Exercise requirements: Output the material starting at the line containing "table_cell 選手 [134, 801, 216, 901]" and ending at the line containing "text 地址： [118, 548, 1122, 611]" as a Markdown table with the columns No. and Line. Number each line in order and leave out blank lines.
* START Available records *
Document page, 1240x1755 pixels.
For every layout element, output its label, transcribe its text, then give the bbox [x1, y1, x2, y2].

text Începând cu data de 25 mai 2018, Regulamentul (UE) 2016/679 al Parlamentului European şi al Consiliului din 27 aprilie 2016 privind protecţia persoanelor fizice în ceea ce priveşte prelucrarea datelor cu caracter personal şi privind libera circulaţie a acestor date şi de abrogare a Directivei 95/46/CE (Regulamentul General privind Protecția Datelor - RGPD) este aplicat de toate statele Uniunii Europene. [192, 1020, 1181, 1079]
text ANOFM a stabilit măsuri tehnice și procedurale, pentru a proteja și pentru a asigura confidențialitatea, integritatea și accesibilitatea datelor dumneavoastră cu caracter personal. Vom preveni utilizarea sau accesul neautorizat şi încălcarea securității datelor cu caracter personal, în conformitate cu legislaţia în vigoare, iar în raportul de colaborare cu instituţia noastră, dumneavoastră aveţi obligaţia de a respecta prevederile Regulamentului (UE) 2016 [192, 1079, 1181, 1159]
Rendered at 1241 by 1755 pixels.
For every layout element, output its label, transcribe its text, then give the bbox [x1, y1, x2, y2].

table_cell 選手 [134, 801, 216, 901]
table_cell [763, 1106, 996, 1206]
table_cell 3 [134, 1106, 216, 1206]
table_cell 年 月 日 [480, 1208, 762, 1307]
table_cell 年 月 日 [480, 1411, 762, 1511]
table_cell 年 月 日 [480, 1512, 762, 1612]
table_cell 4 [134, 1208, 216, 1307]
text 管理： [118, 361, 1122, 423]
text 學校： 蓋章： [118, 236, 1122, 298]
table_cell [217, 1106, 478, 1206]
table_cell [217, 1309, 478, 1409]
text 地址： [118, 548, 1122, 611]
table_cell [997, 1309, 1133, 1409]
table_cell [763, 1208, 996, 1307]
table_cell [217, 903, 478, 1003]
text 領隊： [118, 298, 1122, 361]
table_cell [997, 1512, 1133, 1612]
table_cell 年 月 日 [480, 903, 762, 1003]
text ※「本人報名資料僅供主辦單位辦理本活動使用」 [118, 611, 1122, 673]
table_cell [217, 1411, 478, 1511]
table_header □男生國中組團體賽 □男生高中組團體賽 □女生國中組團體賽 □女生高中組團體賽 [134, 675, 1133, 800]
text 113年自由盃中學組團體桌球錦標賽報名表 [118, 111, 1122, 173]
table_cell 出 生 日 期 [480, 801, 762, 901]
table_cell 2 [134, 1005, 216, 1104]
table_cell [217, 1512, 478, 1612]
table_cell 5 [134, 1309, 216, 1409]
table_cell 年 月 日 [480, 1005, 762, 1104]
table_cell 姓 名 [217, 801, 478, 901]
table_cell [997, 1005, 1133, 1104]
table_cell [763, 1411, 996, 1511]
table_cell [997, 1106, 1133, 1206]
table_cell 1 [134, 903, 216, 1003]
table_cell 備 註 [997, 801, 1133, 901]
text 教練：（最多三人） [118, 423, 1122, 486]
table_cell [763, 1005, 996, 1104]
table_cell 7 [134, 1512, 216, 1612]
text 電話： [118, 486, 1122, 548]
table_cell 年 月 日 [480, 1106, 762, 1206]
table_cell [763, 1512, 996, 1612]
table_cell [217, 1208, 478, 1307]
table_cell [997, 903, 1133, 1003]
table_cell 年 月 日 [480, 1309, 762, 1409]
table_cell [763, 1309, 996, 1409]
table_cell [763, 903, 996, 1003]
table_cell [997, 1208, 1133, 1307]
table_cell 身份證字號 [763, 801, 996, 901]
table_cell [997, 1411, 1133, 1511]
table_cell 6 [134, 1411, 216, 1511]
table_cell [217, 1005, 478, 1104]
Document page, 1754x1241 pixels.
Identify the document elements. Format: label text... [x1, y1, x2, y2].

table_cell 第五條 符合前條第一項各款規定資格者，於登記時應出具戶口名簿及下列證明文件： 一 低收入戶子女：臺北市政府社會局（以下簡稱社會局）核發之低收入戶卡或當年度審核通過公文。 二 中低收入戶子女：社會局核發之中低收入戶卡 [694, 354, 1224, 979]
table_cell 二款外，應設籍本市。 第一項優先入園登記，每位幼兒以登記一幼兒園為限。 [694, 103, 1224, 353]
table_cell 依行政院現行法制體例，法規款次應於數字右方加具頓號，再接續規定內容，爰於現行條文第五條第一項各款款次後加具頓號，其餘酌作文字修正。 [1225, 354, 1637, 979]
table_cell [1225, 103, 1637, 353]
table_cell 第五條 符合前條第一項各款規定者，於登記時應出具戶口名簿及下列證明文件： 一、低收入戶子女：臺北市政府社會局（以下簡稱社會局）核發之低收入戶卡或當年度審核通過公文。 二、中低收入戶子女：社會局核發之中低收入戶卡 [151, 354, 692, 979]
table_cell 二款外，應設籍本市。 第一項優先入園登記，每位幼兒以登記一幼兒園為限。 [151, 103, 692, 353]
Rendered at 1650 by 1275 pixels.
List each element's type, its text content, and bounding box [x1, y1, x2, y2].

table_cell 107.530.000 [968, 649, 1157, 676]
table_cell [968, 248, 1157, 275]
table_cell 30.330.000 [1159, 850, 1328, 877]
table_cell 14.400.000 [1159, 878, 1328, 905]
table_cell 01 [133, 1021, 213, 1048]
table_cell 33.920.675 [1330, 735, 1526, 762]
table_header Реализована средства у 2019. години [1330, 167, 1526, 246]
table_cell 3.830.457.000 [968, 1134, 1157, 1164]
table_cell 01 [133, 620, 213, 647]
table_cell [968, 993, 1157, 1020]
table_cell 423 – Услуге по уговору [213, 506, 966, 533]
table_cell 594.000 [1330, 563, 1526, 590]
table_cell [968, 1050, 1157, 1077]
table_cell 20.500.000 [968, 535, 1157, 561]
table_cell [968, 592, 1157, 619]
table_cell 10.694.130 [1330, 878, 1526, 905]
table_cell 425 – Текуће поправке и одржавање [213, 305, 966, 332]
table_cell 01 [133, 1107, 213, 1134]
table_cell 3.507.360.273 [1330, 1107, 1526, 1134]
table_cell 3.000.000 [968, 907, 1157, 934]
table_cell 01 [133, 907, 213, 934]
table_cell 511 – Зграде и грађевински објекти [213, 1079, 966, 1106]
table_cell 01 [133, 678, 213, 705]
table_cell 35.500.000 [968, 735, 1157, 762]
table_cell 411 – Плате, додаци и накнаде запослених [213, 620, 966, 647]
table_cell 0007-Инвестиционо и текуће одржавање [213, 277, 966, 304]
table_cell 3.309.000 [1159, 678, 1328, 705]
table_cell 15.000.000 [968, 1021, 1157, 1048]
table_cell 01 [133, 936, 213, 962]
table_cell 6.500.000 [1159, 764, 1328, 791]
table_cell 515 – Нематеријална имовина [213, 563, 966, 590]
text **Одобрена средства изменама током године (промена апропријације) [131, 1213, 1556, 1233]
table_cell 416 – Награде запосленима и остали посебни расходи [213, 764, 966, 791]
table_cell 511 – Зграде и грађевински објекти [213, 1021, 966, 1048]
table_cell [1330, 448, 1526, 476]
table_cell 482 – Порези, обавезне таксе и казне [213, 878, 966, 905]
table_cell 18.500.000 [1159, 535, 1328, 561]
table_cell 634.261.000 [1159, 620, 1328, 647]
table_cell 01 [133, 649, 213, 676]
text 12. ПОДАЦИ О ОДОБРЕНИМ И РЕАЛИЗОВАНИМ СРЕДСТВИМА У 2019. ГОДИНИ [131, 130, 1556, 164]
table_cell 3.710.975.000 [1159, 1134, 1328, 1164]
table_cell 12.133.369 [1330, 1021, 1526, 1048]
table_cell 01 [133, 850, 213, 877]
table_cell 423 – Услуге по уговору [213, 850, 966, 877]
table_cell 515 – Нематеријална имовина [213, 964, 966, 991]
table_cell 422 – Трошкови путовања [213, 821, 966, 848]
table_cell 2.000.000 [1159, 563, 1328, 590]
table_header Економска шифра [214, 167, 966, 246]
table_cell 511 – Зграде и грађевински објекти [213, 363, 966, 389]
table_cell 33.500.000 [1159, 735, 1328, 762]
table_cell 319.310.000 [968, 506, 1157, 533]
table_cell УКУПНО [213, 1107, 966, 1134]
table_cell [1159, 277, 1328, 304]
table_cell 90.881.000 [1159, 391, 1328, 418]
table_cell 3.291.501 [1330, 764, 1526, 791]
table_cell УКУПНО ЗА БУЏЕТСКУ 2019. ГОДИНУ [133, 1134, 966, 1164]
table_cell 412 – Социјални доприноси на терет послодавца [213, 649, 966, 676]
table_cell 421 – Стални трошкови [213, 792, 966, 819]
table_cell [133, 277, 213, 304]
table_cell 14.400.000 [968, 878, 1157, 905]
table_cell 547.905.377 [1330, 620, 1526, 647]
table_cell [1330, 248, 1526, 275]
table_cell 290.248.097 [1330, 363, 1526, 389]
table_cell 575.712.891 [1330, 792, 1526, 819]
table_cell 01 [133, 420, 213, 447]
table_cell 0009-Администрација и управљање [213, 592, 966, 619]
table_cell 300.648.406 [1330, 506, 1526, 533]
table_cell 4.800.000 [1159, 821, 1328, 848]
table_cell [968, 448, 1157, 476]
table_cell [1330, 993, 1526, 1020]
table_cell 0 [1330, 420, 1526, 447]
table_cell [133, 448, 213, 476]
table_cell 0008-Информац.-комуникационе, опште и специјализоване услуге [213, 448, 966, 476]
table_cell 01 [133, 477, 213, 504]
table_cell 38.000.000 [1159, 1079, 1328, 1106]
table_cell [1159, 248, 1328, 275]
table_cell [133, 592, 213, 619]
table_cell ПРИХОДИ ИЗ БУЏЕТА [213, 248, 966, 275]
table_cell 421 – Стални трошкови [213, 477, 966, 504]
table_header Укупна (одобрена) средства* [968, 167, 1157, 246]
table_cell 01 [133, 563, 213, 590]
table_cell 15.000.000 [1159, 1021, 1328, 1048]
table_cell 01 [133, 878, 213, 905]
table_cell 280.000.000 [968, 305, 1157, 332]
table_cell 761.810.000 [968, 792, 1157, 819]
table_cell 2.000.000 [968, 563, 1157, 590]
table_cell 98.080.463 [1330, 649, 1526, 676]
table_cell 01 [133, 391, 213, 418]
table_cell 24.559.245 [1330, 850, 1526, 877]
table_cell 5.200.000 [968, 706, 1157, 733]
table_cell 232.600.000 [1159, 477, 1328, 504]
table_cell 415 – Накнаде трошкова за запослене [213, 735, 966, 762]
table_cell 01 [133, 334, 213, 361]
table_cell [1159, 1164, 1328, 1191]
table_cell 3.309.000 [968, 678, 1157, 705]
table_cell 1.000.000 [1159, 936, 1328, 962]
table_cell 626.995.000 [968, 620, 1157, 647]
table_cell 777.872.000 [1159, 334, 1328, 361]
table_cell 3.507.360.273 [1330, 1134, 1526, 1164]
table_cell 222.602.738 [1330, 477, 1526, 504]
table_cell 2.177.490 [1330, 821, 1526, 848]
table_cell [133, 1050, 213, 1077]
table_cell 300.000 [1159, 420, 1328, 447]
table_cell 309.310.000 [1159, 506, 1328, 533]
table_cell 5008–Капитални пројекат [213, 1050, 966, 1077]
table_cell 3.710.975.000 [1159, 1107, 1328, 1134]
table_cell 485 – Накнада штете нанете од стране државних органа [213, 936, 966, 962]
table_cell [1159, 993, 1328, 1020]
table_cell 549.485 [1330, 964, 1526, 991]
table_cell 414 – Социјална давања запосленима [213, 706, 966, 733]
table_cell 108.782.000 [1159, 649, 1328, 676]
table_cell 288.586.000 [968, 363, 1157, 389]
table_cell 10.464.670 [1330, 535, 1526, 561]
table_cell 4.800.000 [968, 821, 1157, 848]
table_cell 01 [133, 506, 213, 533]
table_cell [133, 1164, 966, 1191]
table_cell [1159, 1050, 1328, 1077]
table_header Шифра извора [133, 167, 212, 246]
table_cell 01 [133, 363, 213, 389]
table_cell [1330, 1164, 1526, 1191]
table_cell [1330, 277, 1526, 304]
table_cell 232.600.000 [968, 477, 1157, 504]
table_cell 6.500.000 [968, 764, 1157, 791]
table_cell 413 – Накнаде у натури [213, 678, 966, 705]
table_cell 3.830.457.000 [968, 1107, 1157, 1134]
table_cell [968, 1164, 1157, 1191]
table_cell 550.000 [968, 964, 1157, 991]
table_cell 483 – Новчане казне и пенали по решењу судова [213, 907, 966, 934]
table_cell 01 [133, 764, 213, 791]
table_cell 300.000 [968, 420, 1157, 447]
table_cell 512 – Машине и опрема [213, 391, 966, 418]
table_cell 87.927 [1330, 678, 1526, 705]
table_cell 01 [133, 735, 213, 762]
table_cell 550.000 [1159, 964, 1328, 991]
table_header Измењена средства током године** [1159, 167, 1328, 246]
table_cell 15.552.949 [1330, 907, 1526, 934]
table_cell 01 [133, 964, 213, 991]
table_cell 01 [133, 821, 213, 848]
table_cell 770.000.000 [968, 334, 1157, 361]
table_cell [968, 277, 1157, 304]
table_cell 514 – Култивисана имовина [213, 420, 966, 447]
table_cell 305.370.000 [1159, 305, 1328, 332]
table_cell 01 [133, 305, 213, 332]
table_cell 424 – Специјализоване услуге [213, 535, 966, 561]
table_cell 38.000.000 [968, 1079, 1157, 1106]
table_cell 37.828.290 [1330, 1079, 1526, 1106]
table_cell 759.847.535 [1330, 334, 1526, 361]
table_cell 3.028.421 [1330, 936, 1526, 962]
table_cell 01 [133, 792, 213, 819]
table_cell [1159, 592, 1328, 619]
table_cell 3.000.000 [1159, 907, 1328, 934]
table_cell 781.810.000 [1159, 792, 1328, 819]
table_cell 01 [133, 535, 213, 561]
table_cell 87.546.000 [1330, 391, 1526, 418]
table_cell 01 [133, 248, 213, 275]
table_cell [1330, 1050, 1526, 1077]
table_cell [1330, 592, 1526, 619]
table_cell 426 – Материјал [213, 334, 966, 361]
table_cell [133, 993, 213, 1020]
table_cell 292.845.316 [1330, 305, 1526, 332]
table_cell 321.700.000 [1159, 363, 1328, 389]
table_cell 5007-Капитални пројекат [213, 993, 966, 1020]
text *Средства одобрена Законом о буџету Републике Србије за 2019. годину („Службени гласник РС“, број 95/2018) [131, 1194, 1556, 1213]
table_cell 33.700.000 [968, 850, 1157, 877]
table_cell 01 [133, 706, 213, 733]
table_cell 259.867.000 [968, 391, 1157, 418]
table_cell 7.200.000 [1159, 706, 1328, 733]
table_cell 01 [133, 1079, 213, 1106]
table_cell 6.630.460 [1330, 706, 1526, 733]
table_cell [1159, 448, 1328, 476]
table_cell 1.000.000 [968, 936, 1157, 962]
* END Available records *
Result of this task:
| No. | Line |
|---|---|
| 1 | table_cell 選手 [134, 801, 216, 901] |
| 2 | table_cell [763, 1106, 996, 1206] |
| 3 | table_cell 3 [134, 1106, 216, 1206] |
| 4 | table_cell 年 月 日 [480, 1208, 762, 1307] |
| 5 | table_cell 年 月 日 [480, 1411, 762, 1511] |
| 6 | table_cell 年 月 日 [480, 1512, 762, 1612] |
| 7 | table_cell 4 [134, 1208, 216, 1307] |
| 8 | text 管理： [118, 361, 1122, 423] |
| 9 | text 學校： 蓋章： [118, 236, 1122, 298] |
| 10 | table_cell [217, 1106, 478, 1206] |
| 11 | table_cell [217, 1309, 478, 1409] |
| 12 | text 地址： [118, 548, 1122, 611] |